If your custom model doesn’t have a skeleton, skip to the Toolbox Importing section <or w/e i plan to name it>, otherwise carry on with this one.
Select the skeleton, then remove it. You’ll notice that the model scale becomes very large and is rotated -90 degrees on the X axis. Select the model and its object(s), and press R to rotate, X to lock it on the X axis, and 90 then press Enter to rotate the model 90 degrees on the X axis. After that, sure you go into the vertex group tabs and remove all of the vertex groups for the objects.

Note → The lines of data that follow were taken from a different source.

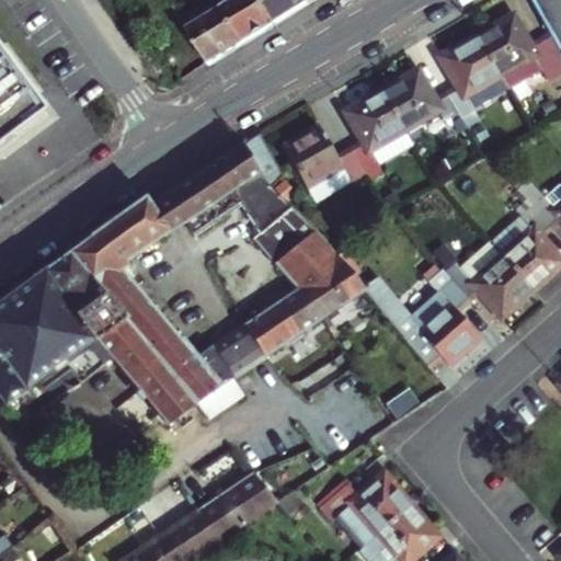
[(243,43),(216,0),(209,0),(182,18),(180,19),(203,55),(209,65),(243,43)]
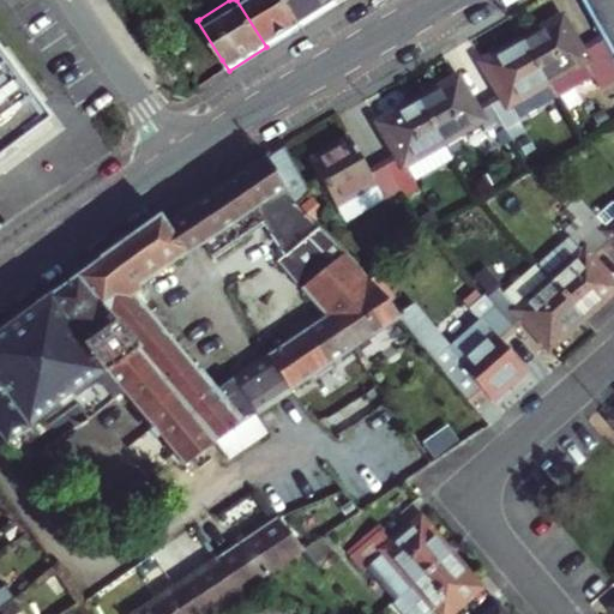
[(236,0),(266,47),(304,24),(287,0),(257,0),(247,6),(242,0),(236,0)]
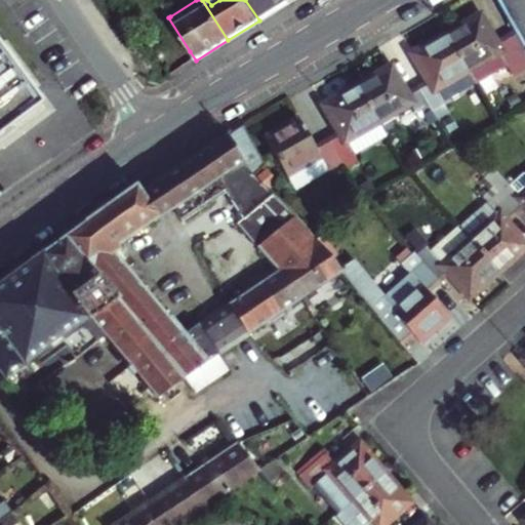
[(245,0),(259,21),(289,2),(287,0),(245,0)]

Applying the skeleton of the base model
Rescale the custom model so it is scaled according to the model you are replacing. After that, delete the objects of the base model but not the skeleton. After that, select the objects of the custom model, then control click the armature. Right click > Parent > Parent With Empty Groups. Now it’s time to rig the model to the bones!

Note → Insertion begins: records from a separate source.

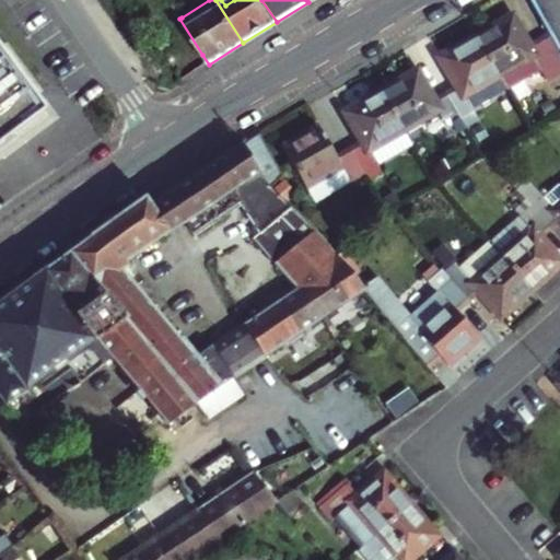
[(559,0),(529,0),(549,31),(559,50),(559,0)]
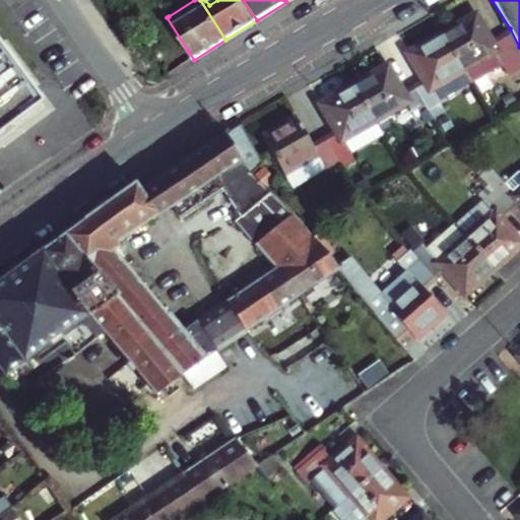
[(476,13),(442,33),(463,69),(470,81),(503,64),(508,73),(519,65),(519,47),(510,28),(492,38),(476,13)]
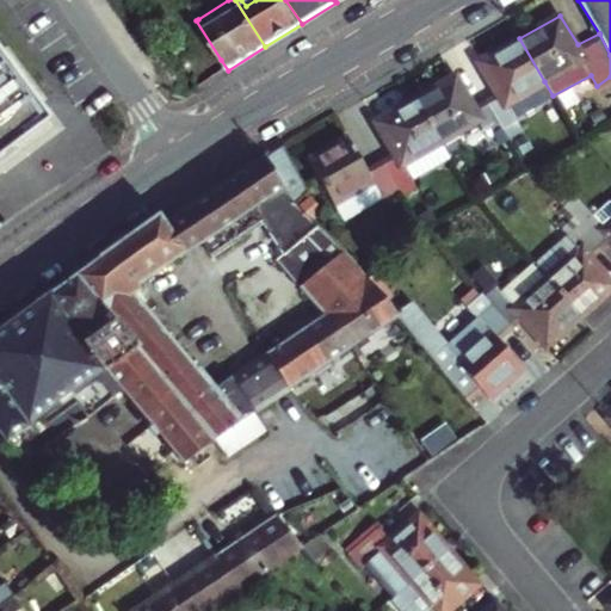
[(500,88),(486,98),(504,129),(517,121),(507,103),(544,81),(519,38),(482,61),(500,88)]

Rigging your model to the bones is what lets it animate in-game. Enter Edit Mode, then go to the vertex groups tab. The vertex groups will be named the same as the bones. Select the vertices (hold the Shift key to select multiple sets of vertices, and Control to deselect ones you don’t want), and assign it to the correct vertex group. Here are some common examples for what each vertex group you’ll find corresponds to what body part. Note that Nintendo doesn’t use the same vertex group naming scheme for every model (e.g., Bowser doesn’t use the naming scheme below) so do keep that in mind. If you need a visual reference on how the model is supposed to be rigged, you can also check the vertex groups of the original model beforehand.
- skl_root: the hips
- leg_l1: left leg from the waist area to the above the left knee
- leg_l2: left knee to left ankle
- ankle_l1: left foot
- leg_r1: right leg from the waist area to the above the right knee
- leg_r2: right knee to right ankle
- ankle_r1: right foot
- spin (sometimes called spine in some models): the spine
- face (sometimes called head): the head
- mouth: the mouth
- arm_l1: left shoulder to elbow (don't select elbow)
- arm_l2: elbow to the end of the arm
- wrist_l: left hand
- arm_r1: right shoulder to elbow (don't select elbow)
- arm_r2: elbow to the end of the arm
- wrist_r: right hand Below is a sample clip of how rigging your model should go.
<Link to unlisted video>
After you have finished rigging your model, switch from Edit Mode to Object Mode. Select the skeleton and enter Pose Mode. Feel free to test moving around other bones while you are at it to make sure you rigged the model correctly, and make sure you undo after you are done testing.